(Rendered images with source text)
•••

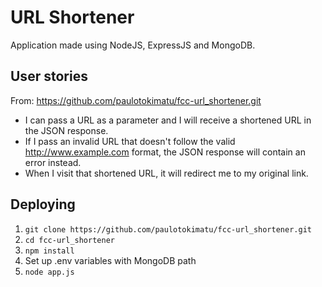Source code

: 
# URL Shortener
Application made using NodeJS, ExpressJS and MongoDB.

## User stories
From: https://github.com/paulotokimatu/fcc-url_shortener.git
- I can pass a URL as a parameter and I will receive a shortened URL in the JSON response.
- If I pass an invalid URL that doesn't follow the valid http://www.example.com format, the JSON response will contain an error instead.
- When I visit that shortened URL, it will redirect me to my original link.

## Deploying
1. `git clone https://github.com/paulotokimatu/fcc-url_shortener.git`
2. `cd fcc-url_shortener`
3. `npm install`
4. Set up .env variables with MongoDB path
5. `node app.js`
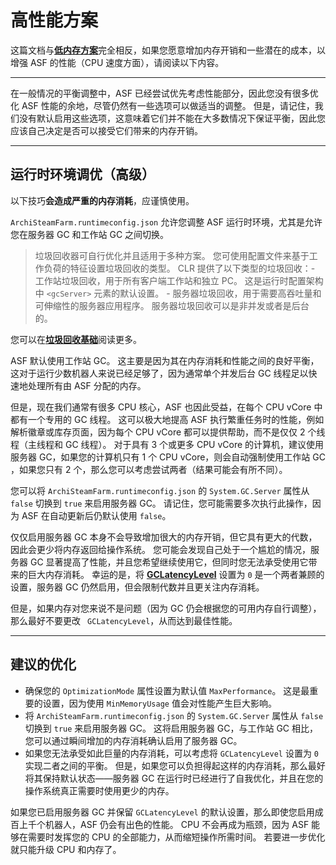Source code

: # 高性能方案

这篇文档与&#8203;**[低内存方案](https://github.com/JustArchiNET/ArchiSteamFarm/wiki/Low-memory-setup-zh-CN)**&#8203;完全相反，如果您愿意增加内存开销和一些潜在的成本，以增强 ASF 的性能（CPU 速度方面），请阅读以下内容。

* * *

在一般情况的平衡调整中，ASF 已经尝试优先考虑性能部分，因此您没有很多优化 ASF 性能的余地，尽管仍然有一些选项可以做适当的调整。 但是，请记住，我们没有默认启用这些选项，这意味着它们并不能在大多数情况下保证平衡，因此您应该自己决定是否可以接受它们带来的内存开销。

* * *

## 运行时环境调优（高级）

以下技巧**会造成严重的内存消耗**，应谨慎使用。

`ArchiSteamFarm.runtimeconfig.json` 允许您调整 ASF 运行时环境，尤其是允许您在服务器 GC 和工作站 GC 之间切换。

> 垃圾回收器可自行优化并且适用于多种方案。 您可使用配置文件来基于工作负荷的特征设置垃圾回收的类型。 CLR 提供了以下类型的垃圾回收：- 工作站垃圾回收，用于所有客户端工作站和独立 PC。 这是运行时配置架构中 `<gcServer>` 元素的默认设置。 - 服务器垃圾回收，用于需要高吞吐量和可伸缩性的服务器应用程序。 服务器垃圾回收可以是非并发或者是后台的。

您可以在&#8203;**[垃圾回收基础](https://docs.microsoft.com/en-us/dotnet/standard/garbage-collection/fundamentals)**&#8203;阅读更多。

ASF 默认使用工作站 GC。 这主要是因为其在内存消耗和性能之间的良好平衡，这对于运行少数机器人来说已经足够了，因为通常单个并发后台 GC 线程足以快速地处理所有由 ASF 分配的内存。

但是，现在我们通常有很多 CPU 核心，ASF 也因此受益，在每个 CPU vCore 中都有一个专用的 GC 线程。 这可以极大地提高 ASF 执行繁重任务时的性能，例如解析徽章或库存页面，因为每个 CPU vCore 都可以提供帮助，而不是仅仅 2 个线程（主线程和 GC 线程）。 对于具有 3 个或更多 CPU vCore 的计算机，建议使用服务器 GC，如果您的计算机只有 1 个 CPU vCore，则会自动强制使用工作站 GC ，如果您只有 2 个，那么您可以考虑尝试两者（结果可能会有所不同）。

您可以将 `ArchiSteamFarm.runtimeconfig.json` 的 `System.GC.Server` 属性从 `false` 切换到 `true` 来启用服务器 GC。 请记住，您可能需要多次执行此操作，因为 ASF 在自动更新后仍默认使用 `false`。

仅仅启用服务器 GC 本身不会导致增加很大的内存开销，但它具有更大的代数，因此会更少将内存返回给操作系统。 您可能会发现自己处于一个尴尬的情况，服务器 GC 显著提高了性能，并且您希望继续使用它，但同时您无法承受使用它带来的巨大内存消耗。 幸运的是，将 **[GCLatencyLevel](https://github.com/JustArchiNET/ArchiSteamFarm/wiki/Low-memory-setup-zh-CN#gclatencylevel)** 设置为 `0` 是一个两者兼顾的设置，服务器 GC 仍然启用，但会限制代数并且更关注内存消耗。

但是，如果内存对您来说不是问题（因为 GC 仍会根据您的可用内存自行调整），那么最好不要更改 ` GCLatencyLevel`，从而达到最佳性能。

* * *

## 建议的优化

- 确保您的 `OptimizationMode` 属性设置为默认值 `MaxPerformance`。 这是最重要的设置，因为使用 `MinMemoryUsage` 值会对性能产生巨大影响。
- 将 `ArchiSteamFarm.runtimeconfig.json` 的 `System.GC.Server` 属性从 `false` 切换到 `true` 来启用服务器 GC。 这将启用服务器 GC，与工作站 GC 相比，您可以通过瞬间增加的内存消耗确认启用了服务器 GC。
- 如果您无法承受如此巨量的内存消耗，可以考虑将 `GCLatencyLevel` 设置为 `0` 实现二者之间的平衡。 但是，如果您可以负担得起这样的内存消耗，那么最好将其保持默认状态——服务器 GC 在运行时已经进行了自我优化，并且在您的操作系统真正需要时使用更少的内存。

如果您已启用服务器 GC 并保留 `GCLatencyLevel` 的默认设置，那么即使您启用成百上千个机器人，ASF 仍会有出色的性能。 CPU 不会再成为瓶颈，因为 ASF 能够在需要时发挥您的 CPU 的全部能力，从而缩短操作所需时间。 若要进一步优化就只能升级 CPU 和内存了。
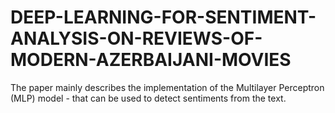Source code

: # DEEP-LEARNING-FOR-SENTIMENT-ANALYSIS-ON-REVIEWS-OF-MODERN-AZERBAIJANI-MOVIES
The paper mainly describes the implementation of the Multilayer Perceptron (MLP) model - that can be used to detect sentiments from the text. 
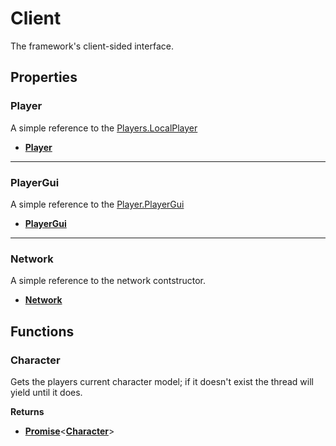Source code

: # Client <Badge type="danger" text="client" />

The framework's client-sided interface.

## Properties

### Player <Badge type="tip" text="read only" />

A simple reference to the [Players.LocalPlayer](https://create.roblox.com/docs/reference/engine/classes/Players#LocalPlayer)

* [**Player**](https://create.roblox.com/docs/reference/engine/classes/Player)

---

### PlayerGui <Badge type="tip" text="read only" />

A simple reference to the [Player.PlayerGui](https://create.roblox.com/docs/reference/engine/classes/Player#PlayerGui)

* [**PlayerGui**](https://create.roblox.com/docs/reference/engine/classes/PlayerGui)

---

### Network <Badge type="tip" text="read only" />

A simple reference to the network contstructor.

* [**Network**](/api/network/)

## Functions

### Character

Gets the players current character model; if it doesn't exist the thread will yield until it does.

**Returns**

* [**Promise**](https://eryn.io/roblox-lua-promise/)<[**Character**](/api/#character)>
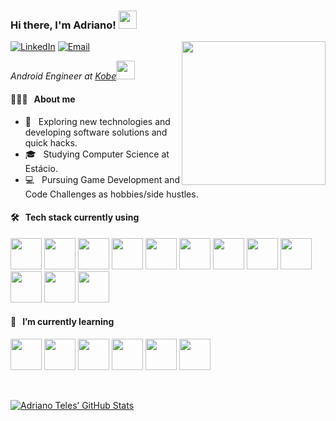 <h3>Hi there, I'm Adriano! <img src="https://github.com/piyushP7pravin/piyushP7pravin/blob/master/Hi.gif" width="29px"></h3>

<img align='right' src="https://media.giphy.com/media/M9gbBd9nbDrOTu1Mqx/giphy.gif" width="230">

<p>
<a href="https://www.linkedin.com/in/adrianotelesc/"><img alt="LinkedIn" src="https://img.shields.io/badge/LinkedIn-Adriano%20Teles-blue?style=flat-square&logo=linkedin"></a>
<a href="mailto:adriano.telesc@gmail.com"><img alt="Email" src="https://img.shields.io/badge/Email-adriano.telesc@gmail.com-blue?style=flat-square&logo=gmail"></a>
</p>

<p><em>Android Engineer at <a href="https://www.kobe.io/">Kobe</a><img src="https://media.giphy.com/media/WUlplcMpOCEmTGBtBW/giphy.gif" width="30"> 
</em></p>

#### 👨🏻‍💻 &nbsp; About me

- 🤔 &nbsp; Exploring new technologies and developing software solutions and quick hacks.
- 🎓 &nbsp; Studying Computer Science at Estácio.
- 💻 &nbsp; Pursuing Game Development and Code Challenges as hobbies/side hustles.

#### 🛠 &nbsp; Tech stack currently using

<code><a href="https://www.android.com" target="_blank"><img height="50" src="https://www.vectorlogo.zone/logos/android/android-ar21.svg"></a></code>
<code><a href="https://gradle.org" target="_blank"><img height="50" src="https://www.vectorlogo.zone/logos/gradle/gradle-ar21.svg"></a></code>
<code><a href="https://kotlinlang.org" target="_blank"><img height="50" src="https://www.vectorlogo.zone/logos/kotlinlang/kotlinlang-ar21.svg"></a></code>
<code><a href="https://developer.apple.com/xcode/" target="_blank"><img height="50" src="https://www.vectorlogo.zone/logos/apple_xcode/apple_xcode-ar21.svg"></a></code>
<code><a href="https://swift.org" target="_blank"><img height="50" src="https://www.vectorlogo.zone/logos/swift/swift-ar21.svg"></a></code>
<code><a href="https://www.sqlite.org/index.html" target="_blank"><img height="50" src="https://www.vectorlogo.zone/logos/sqlite/sqlite-ar21.svg"></a></code>
<code><a href="https://graphql.org" target="_blank"><img height="50" src="https://www.vectorlogo.zone/logos/graphql/graphql-ar21.svg"></a></code>
<code><a href="https://www.apollographql.com" target="_blank"><img height="50" src="https://www.vectorlogo.zone/logos/apollographql/apollographql-ar21.svg"></a></code>
<code><a href="https://www.json.org/" target="_blank"><img height="50" src="https://www.vectorlogo.zone/logos/json/json-ar21.svg"></a></code>
<code><a href="https://git-scm.com/" target="_blank"><img height="50" src="https://www.vectorlogo.zone/logos/git-scm/git-scm-ar21.svg"></a></code>
<code><a href="https://firebase.google.com" target="_blank"><img height="50" src="https://www.vectorlogo.zone/logos/firebase/firebase-ar21.svg"></a></code>
<code><a href="http://appcenter.ms/" target="_blank"><img height="50" src="https://www.vectorlogo.zone/logos/appcenterms/appcenterms-ar21.svg"></a></code>

#### 🌱 &nbsp; I’m currently learning

<code><a href="https://flutter.dev" target="_blank"><img height="50" src="https://www.vectorlogo.zone/logos/flutterio/flutterio-ar21.svg"></a></code>
<code><a href="https://dart.dev" target="_blank"><img height="50" src="https://www.vectorlogo.zone/logos/dartlang/dartlang-ar21.svg"></a></code>
<code><a href="https://godotengine.org" target="_blank"><img height="50" src="https://www.vectorlogo.zone/logos/godotengine/godotengine-ar21.svg"></a></code>
<code><a href="https://unity.com" target="_blank"><img height="50" src="https://www.vectorlogo.zone/logos/unity3d/unity3d-ar21.svg"></a></code>
<code><a href="https://www.jenkins.io" target="_blank"><img height="50" src="https://www.vectorlogo.zone/logos/jenkins/jenkins-ar21.svg"></a></code>
<code><a href="https://www.docker.com" target="_blank"><img height="50" src="https://www.vectorlogo.zone/logos/docker/docker-ar21.svg"></a></code>

<br/>

[![Adriano Teles’ GitHub Stats](https://github-readme-stats.vercel.app/api?username=adrianotelesc&show_icons=true)](https://github.com/adrianotelesc)

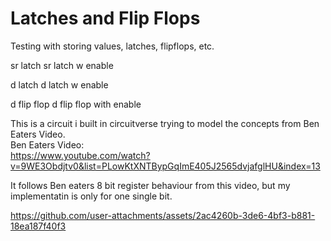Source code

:# Latches and Flip Flops

Testing with storing values, latches, flipflops, etc. 


sr latch
sr latch w enable

d latch
d latch w enable

d flip flop
d flip flop with enable









This is a circuit i built in circuitverse trying to model the concepts from Ben Eaters Video.<br/> 
Ben Eaters Video:<br/> 
https://www.youtube.com/watch?v=9WE3Obdjtv0&list=PLowKtXNTBypGqImE405J2565dvjafglHU&index=13

It follows Ben eaters 8 bit register behaviour from this video, but my implementatin is only for one single bit.

https://github.com/user-attachments/assets/2ac4260b-3de6-4bf3-b881-18ea187f40f3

•••

** WHAT YOU HAVE TO DO **
Of the lines above, copy each one that contains the word "enable".

** YOUR RESPONSE **
sr latch w enable
d latch w enable
d flip flop with enable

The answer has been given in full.